Man
nennt sie Digital Natives, digitale Ureinwohner. Gemeint sind die Kinder und
Jugendlichen von heute, die – anders als ihre Eltern – mit den neuen Medien und
ihren allumfassenden Möglichkeiten aufwachsen. Doch während das Smartphone die
junge Generation ständig im Alltag begleitet, ist ihr Unterricht noch
weitgehend computerfrei.
Das
mag daran liegen, dass noch keine Technologie in der Vergangenheit eine so
rasante Entwicklung hingelegt hat wie die Informatik, die Mühlen der
Schulbehörden jedoch langsam mahlen. Da müssen Kommissionen tagen, Konzepte
entwickelt und Lehrpläne geschrieben werden, die dann wiederum von Eltern-,
Schüler-, Lehrervertretern und Hochschulen geprüft und umgeändert werden.
Doch
zum einen widerspricht die Vogel-Strauss-Strategie dem Auftrag der Schule, die
Kinder auf das Leben und die Arbeitswelt vorzubereiten. Und dass die sich
digitalisiert, ist unbestritten. Zum anderen sind die Eltern froh, wenn ihnen
Pädagogen einen Teil der erzieherischen Aufgabe abnehmen und den Kindern den
vernünftigen Umgang mit Computer und Internet zeigen.
Wie
also soll die Schule die Kinder fit für die digitale Zukunft machen? Beat
Döbeli ist Professor für Medien-und Informatikdidaktik an der Pädagogischen
Hochschule Schwyz und damit ein Experte für diese Frage. «Der Computer
verändert die Gesellschaft und die Arbeitswelt tief greifend», sagt er, «und
die Schule muss sich diesen Veränderungen anpassen.»
Beat
Döbeli sammelt als wissenschaftlicher Leiter der Projektschule Goldau auch
praktische Erfahrungen im Einsatz mit digitalen Medien in der Primarschule für
Lehr-und Lernzwecke. Doch wer von dem studierten Informatiker nun ein
vehementes Plädoyer für das digitale Schulzimmer erwartet, wird überrascht. «Es
ist weder entscheidend, dass alle Kinder sofort Tablets bekommen, noch ist es
das Ziel, dass sie nur noch vor dem Bildschirm lernen», sagt Döbeli, den man
sich mit seiner ruhigen und klaren Art gut als Pädagoge vorstellen kann.

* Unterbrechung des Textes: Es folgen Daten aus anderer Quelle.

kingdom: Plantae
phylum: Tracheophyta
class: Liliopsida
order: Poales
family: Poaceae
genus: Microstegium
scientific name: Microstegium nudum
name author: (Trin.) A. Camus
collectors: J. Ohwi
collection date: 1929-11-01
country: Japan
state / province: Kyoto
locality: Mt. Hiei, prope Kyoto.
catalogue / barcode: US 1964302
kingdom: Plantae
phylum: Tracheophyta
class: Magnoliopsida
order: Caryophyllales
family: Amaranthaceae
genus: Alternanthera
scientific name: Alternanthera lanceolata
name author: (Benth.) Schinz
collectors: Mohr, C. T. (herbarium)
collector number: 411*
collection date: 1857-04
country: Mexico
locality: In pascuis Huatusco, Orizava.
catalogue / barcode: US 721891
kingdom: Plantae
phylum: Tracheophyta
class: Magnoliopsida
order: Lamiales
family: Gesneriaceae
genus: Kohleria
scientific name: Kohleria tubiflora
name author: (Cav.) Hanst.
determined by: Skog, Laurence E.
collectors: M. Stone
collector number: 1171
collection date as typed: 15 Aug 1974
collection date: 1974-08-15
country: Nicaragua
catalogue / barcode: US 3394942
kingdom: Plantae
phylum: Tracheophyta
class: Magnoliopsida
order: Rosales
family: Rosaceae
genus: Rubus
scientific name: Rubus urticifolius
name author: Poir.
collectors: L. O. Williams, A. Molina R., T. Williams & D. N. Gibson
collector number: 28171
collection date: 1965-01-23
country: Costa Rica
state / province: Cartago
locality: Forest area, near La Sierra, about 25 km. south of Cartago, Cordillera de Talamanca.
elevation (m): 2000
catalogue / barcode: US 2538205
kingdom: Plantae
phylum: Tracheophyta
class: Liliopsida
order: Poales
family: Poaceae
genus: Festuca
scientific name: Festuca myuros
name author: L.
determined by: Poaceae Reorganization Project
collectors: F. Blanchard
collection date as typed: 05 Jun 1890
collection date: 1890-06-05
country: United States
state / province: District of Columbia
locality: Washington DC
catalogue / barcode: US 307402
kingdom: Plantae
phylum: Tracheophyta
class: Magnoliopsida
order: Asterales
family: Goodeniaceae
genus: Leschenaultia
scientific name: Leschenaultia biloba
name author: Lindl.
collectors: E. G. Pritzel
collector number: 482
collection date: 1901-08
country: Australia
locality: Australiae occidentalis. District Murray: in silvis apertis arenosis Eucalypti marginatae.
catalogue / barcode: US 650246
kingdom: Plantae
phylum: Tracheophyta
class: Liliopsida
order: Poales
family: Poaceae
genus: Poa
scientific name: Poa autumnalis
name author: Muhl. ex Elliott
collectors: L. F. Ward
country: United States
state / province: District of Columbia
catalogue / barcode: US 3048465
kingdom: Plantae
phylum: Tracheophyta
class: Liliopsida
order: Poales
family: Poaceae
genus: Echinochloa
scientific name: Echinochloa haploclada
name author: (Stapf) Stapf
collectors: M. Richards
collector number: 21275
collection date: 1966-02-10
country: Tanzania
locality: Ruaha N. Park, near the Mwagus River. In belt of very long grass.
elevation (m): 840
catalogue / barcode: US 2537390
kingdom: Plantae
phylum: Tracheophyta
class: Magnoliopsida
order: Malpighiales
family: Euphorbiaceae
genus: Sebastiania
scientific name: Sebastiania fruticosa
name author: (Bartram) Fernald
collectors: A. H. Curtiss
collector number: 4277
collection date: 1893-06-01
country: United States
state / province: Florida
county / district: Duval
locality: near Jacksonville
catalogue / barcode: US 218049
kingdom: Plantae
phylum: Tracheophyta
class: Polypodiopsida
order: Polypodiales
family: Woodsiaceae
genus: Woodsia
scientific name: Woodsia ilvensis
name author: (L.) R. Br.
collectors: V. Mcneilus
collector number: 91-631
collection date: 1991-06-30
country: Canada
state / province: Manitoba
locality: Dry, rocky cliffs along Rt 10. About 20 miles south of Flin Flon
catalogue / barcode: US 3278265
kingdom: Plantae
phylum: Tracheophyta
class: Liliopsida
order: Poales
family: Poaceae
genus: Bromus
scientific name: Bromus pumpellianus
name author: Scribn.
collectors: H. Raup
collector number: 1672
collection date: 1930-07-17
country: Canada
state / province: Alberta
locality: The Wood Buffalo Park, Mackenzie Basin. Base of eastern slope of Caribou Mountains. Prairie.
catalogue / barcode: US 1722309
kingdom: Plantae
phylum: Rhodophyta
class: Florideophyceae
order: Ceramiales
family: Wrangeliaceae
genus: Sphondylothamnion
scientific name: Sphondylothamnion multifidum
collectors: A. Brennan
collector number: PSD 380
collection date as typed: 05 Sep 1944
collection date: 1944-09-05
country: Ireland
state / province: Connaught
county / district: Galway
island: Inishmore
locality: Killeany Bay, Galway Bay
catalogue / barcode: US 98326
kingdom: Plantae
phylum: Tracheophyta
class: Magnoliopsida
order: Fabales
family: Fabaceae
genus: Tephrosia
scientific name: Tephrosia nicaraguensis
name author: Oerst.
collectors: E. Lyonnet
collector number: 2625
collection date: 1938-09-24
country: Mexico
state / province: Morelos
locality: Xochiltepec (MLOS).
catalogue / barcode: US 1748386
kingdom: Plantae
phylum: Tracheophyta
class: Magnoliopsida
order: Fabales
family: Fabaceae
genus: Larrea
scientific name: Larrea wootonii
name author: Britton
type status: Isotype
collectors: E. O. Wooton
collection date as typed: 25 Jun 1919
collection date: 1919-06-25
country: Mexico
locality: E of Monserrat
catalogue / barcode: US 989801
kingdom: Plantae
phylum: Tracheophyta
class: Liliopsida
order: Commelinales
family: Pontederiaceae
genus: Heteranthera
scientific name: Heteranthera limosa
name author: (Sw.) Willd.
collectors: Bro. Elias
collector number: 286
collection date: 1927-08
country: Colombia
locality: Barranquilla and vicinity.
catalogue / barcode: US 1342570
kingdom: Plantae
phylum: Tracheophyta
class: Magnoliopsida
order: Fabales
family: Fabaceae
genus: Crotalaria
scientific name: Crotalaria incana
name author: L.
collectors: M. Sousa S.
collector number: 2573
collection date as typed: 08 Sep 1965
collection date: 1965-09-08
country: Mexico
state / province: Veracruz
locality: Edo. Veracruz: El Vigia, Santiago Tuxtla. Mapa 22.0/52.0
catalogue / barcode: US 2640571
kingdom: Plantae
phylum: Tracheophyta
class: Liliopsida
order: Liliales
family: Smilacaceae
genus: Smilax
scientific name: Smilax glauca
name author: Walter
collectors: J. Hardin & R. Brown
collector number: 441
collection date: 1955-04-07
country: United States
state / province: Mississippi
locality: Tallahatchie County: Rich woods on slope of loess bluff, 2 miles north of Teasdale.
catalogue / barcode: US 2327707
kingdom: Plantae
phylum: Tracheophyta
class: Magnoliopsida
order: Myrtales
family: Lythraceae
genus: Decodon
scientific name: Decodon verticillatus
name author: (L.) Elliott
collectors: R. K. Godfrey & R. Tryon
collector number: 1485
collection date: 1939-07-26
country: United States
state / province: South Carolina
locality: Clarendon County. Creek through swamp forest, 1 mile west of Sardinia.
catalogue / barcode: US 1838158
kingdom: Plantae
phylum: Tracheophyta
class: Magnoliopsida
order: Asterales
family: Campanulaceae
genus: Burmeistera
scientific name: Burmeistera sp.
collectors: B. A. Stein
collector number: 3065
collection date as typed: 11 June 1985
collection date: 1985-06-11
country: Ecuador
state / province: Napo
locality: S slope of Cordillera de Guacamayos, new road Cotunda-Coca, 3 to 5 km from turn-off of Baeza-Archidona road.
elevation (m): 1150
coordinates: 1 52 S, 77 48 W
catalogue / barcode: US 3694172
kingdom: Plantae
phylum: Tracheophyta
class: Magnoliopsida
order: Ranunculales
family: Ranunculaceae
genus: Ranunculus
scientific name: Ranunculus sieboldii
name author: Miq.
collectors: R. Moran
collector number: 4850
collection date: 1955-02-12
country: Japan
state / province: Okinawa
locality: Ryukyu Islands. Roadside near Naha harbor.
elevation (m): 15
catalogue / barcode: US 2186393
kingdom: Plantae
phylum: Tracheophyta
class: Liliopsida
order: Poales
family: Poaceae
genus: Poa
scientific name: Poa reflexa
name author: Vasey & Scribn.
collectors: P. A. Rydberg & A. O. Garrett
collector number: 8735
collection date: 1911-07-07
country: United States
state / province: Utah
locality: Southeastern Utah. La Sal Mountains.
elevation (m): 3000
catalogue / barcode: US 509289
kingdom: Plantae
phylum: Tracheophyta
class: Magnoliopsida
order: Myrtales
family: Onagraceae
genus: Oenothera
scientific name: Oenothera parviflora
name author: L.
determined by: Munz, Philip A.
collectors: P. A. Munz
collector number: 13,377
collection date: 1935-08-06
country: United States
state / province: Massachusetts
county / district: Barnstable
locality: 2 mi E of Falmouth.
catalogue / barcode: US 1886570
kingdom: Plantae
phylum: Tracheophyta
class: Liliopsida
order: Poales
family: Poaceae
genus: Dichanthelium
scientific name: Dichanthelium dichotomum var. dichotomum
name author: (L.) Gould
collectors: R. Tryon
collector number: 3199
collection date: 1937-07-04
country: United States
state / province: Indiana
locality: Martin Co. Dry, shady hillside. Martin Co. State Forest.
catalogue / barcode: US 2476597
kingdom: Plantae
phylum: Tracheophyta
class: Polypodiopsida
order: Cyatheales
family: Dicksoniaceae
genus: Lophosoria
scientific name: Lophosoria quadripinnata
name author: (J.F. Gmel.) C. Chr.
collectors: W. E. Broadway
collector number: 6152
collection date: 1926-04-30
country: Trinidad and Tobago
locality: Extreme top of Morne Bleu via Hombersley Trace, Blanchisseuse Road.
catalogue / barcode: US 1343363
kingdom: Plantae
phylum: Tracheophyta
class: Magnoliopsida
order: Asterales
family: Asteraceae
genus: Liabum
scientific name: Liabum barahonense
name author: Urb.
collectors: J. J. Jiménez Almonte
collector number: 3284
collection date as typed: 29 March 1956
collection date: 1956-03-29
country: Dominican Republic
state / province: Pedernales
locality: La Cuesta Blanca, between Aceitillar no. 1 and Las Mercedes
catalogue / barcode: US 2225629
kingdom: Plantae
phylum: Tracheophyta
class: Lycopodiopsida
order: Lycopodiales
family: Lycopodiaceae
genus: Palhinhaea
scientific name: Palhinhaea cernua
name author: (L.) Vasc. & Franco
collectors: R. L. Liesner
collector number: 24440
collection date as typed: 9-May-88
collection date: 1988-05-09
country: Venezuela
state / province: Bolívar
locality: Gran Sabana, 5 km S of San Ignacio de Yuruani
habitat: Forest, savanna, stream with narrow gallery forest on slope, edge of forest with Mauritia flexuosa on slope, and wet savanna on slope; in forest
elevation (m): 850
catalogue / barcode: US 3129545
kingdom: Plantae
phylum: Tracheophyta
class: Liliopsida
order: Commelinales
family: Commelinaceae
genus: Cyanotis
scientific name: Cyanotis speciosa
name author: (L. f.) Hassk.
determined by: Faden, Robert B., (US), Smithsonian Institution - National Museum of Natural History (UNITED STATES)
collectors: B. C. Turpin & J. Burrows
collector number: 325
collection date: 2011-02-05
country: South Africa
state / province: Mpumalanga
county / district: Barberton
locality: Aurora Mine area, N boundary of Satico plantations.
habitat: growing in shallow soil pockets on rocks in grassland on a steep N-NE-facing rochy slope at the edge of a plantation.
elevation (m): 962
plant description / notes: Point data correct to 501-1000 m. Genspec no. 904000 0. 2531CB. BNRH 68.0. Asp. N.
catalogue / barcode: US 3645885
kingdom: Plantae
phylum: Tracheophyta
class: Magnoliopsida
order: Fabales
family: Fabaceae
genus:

«Vielmehr gilt es, zu überlegen, wie Allgemeinbildung in einer Zeit aussieht,
in der jeder alles Wissen und alle Informationen in der Hosentasche trägt.»
Keine
Science-Fiction
Ähnlich
äussert sich ein Kollege Döbelis. Auch von ihm würde man etwas anderes
erwarten, wenn man die gängigen Klischees des technikbegeisterten
Informatikspezialisten im Kopf hat. Juraj Hromkovic ist Professor für
Informationstechnologie und bildet Informatiklehrer für die Schule aus. «Wenn man
sich die Schule der Zukunft so vorstellt, dass jedes Kind ein Tablet bekommt,
liegt man falsch», sagt Juraj Hromkovic, der wie Döbeli an der Konzeption des
Lehrplans 21 beteiligt war, «denn das führt nur zu Konzentrationsschwächen und
ist ziemlich gefährlich.» Viel wichtiger sei es, die Kreativität und die
Selbständigkeit der Schüler zu fördern.
Döbeli
wie Hromkovic wissen: Welche Tasten man drücken muss, um bestimmte
Computerprogramme bedienen zu können, das lernen Kinder heute ganz nebenbei.
Dafür braucht es die Schule nicht. Ebenso wenig steuern wir laut den beiden
Wissenschaftlern auf Science-Fiction wie virtuelle Klassenzimmer zu, in denen
sich die Schüler treffen und am Bildschirm Lernprogramme abarbeiten, ohne je
einen Lehrer zu Gesicht zu bekommen.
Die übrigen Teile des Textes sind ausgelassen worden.